An adult Diana sees a World War I German airplane crash into the ocean off the shore of the island and rescues its pilot, “Steve Trevor” (Chris Pine – People Like Us).  Trevor was spying on the German Army, trying to find out just what “General Erich Ludendorff” (Danny Huston – Hitchcock) and a brilliant German chemist are up to.  The chemist, “Isabel Maru” (Elena Anaya – The Infiltrator) has the chilling nickname of “Doctor Poison.”  She is working on chemical weapons and is very close to a breakthrough involving a form of mustard gas that gas masks won’t defend against.

Steve managed to steal her notes and now must get them to London.  But his pursuers attempt to land on Themyscira to capture him and they engage the Amazon Army in battle.  The invaders are all killed, but at a terrible price.  After the Amazons have interrogated Trevor with the Lasso of Truth, Diana takes the God Killer sword, the Lasso of Truth, her shield and the armor that represents the “uniform” of Wonder Woman and takes Steve to London as he requested.

There they encounter “Sir Patrick Morgan” (David Thewlis – Legend) who is part of the government that is attempting to negotiate an armistice with the Kaiser.  They also meet Steve’s secretary “Etta Candy” (Lucy Davis – Shaun of the Dead) who manages to make Diana look like most British women, albeit an exceptionally lovely one.

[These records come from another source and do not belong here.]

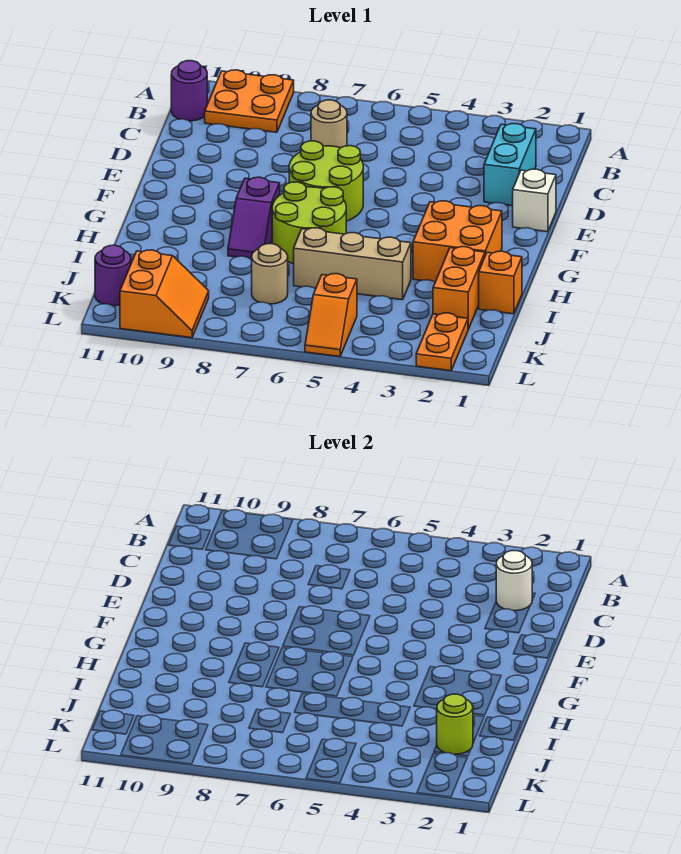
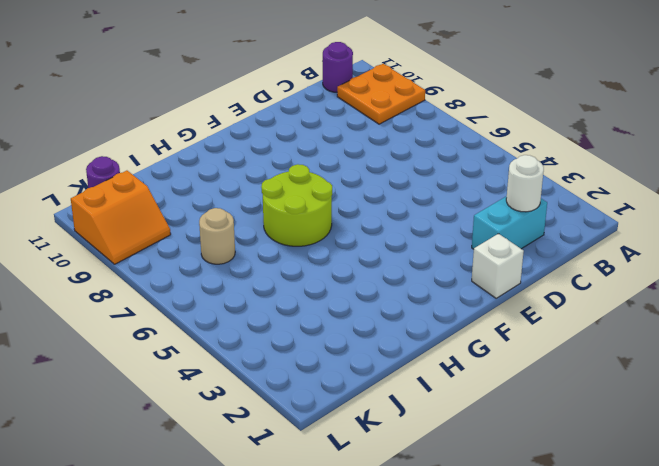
none -> tan round brick C7 level 1
none -> lime round brick E6:F7 level 1
none -> orange brick G2:H3 level 1

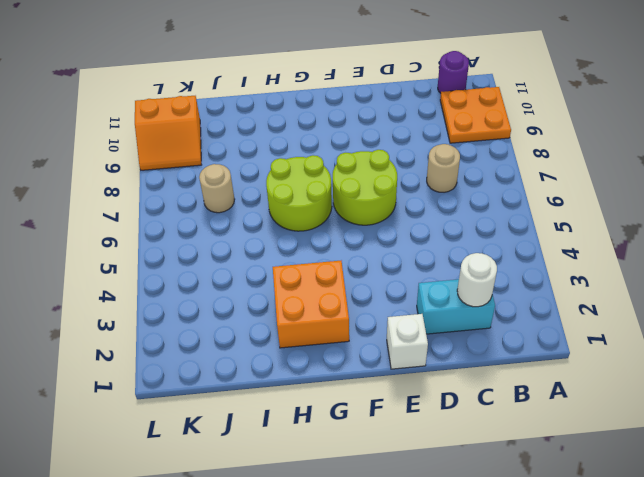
none -> purple slope G8:H8 level 1 top G
none -> orange brick I1 level 1
none -> orange brick I2:J2 level 1

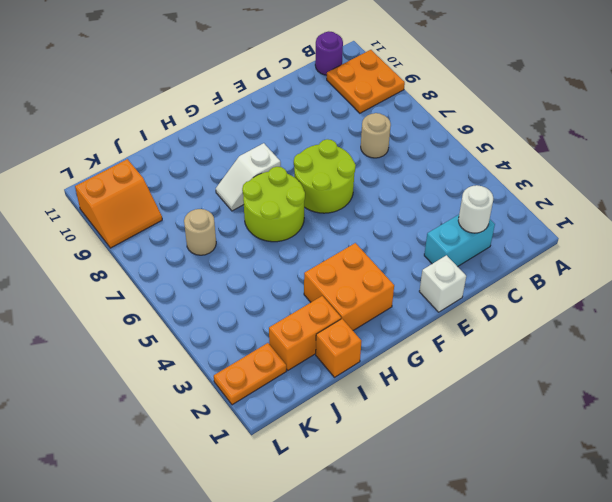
white slope G8:H8 level 1 top G -> purple slope G8:H8 level 1 top G
none -> tan brick I4:I6 level 1
none -> orange slope K5:L5 level 1 top K
none -> purple round brick K11 level 1

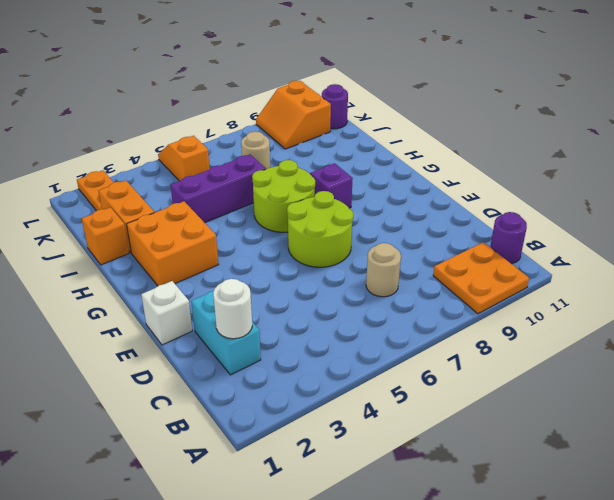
purple brick I4:I6 level 1 -> tan brick I4:I6 level 1
none -> lime round brick J2 level 2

Steve made a deal to take Diana to the front so she can kill Ares and put a stop to the war.  But he is going to do it his way, assembling a small team to try and locate the new lab of Dr. Poison and destroy it before she can supply General Ludendorff with the means to win the war.  With “Sameer” (Said Taghmaoui) and “Charlie” (Ewen Brenner) in tow, Steve’s team meets up with “Chief” (Eugene Brave Rock) who can guide them to the front.

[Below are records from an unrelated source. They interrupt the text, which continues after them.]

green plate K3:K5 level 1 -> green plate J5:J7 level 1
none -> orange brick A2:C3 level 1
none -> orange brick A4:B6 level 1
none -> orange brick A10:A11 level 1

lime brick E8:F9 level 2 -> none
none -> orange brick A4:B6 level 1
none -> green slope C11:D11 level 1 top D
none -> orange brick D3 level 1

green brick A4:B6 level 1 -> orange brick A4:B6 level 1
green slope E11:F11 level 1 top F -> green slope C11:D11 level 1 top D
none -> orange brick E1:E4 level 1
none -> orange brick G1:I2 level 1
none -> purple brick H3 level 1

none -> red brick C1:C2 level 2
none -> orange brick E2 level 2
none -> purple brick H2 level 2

Ewen Brenner, Said Taghmaoui, Chris Pine, Gal Gadot and Eugene Brave Rock in ‘Wonder Woman’

If you want to know what happens from this point forward, you must either go and see the movie for yourself, or read another review filled with spoilers.  The remaining part of the story is best experienced personally.  What makes it worth the trip to the movie theater and the price of the ticket is the performance of Gal Gadot.  To use an overused cliché, Ms Gadot was born to play this role.  It isn’t the advances in technology, the superior writing of Allan Heinberg or the spectacular directing job by Patty Jenkins that makes this a terrific movie.  Gal Gadot brings an energy and emotional presence to the screen rarely seen in any movie, let alone a tent pole action flick.

Yes, the CGI is a bit overdone, a DC Extended Universe trademark.  It won’t detract from seeing the film unless you’re a particularly picky patron of visual imagery.  I can’t wait to see it again, hopefully on an even bigger screen.